## Tugas Anda
Tolong tentukan apakah pernyataan (a), (b), dan (c) berikut sesuai dengan berita tentang skema gross split di bawah, lalu jawab ya atau tidak beserta kutipan persis dari berita itu yang menjadi penentunya. (a) Wargono Soekarno menjabat Ketua Umum APMI. (b) Pemerintah memberikan insentif jika industri menggunakan komponen impor. (c) Lapangan migas dengan PSC lama langsung laku dalam lelang.

## Teks yang Ditampilkan
>>>

JAKARTA – Keputusan pemerintah mengubah mekanisme kontrak minyak dan gas menjadi kontrak bagi hasil (production sharing contract/PSC) gross split berpotensi meningkatkan kompetensi industri penunjang hulu migas nasional. Apalagi dengan adanya mekanisme pemberian insentif dari pemerintah jika menggunakan komponen dalam negeri.

Wargono Soekarno, Ketua Umum Asosiasi Pemboran Minyak dan Panas Bumi (APMI), mengatakan skema gross split diharapkan bisa menjadi stimulus baru dalam mendatangkan investor guna menggarap blok-blok migas baru, sehingga membuka peluang bagi pemain lokal di sektor hulu migas untuk bisa mendapatkan pekerjaan.

“Gross split positif dilihat dari adanya investor baru yang mengambil lapangan migas baru dengan PSC lama berkali-kali lelang tidak laku. APMI akan dapat pekerjaan apabila ada kegiatan eksplorasi dan ekploitasi,” kata Wargono kepada Dunia Energi, Jumat (20/1).

<<<

Latihan interpretasi grafik

>>>

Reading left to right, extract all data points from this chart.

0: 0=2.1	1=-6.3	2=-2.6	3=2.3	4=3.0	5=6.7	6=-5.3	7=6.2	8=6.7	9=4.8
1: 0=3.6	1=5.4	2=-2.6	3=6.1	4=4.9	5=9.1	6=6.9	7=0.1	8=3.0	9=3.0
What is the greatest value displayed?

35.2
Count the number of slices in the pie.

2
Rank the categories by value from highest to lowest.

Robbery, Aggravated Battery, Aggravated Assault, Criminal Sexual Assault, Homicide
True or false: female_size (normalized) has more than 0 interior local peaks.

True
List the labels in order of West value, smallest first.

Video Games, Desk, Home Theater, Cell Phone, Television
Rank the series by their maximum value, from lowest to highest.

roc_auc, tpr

<<<

## Jawaban Tugas
(a) Ya: "Wargono Soekarno, Ketua Umum Asosiasi Pemboran Minyak dan Panas Bumi (APMI)"
(b) Tidak: "mekanisme pemberian insentif dari pemerintah jika menggunakan komponen dalam negeri"
(c) Tidak: "lapangan migas baru dengan PSC lama berkali-kali lelang tidak laku"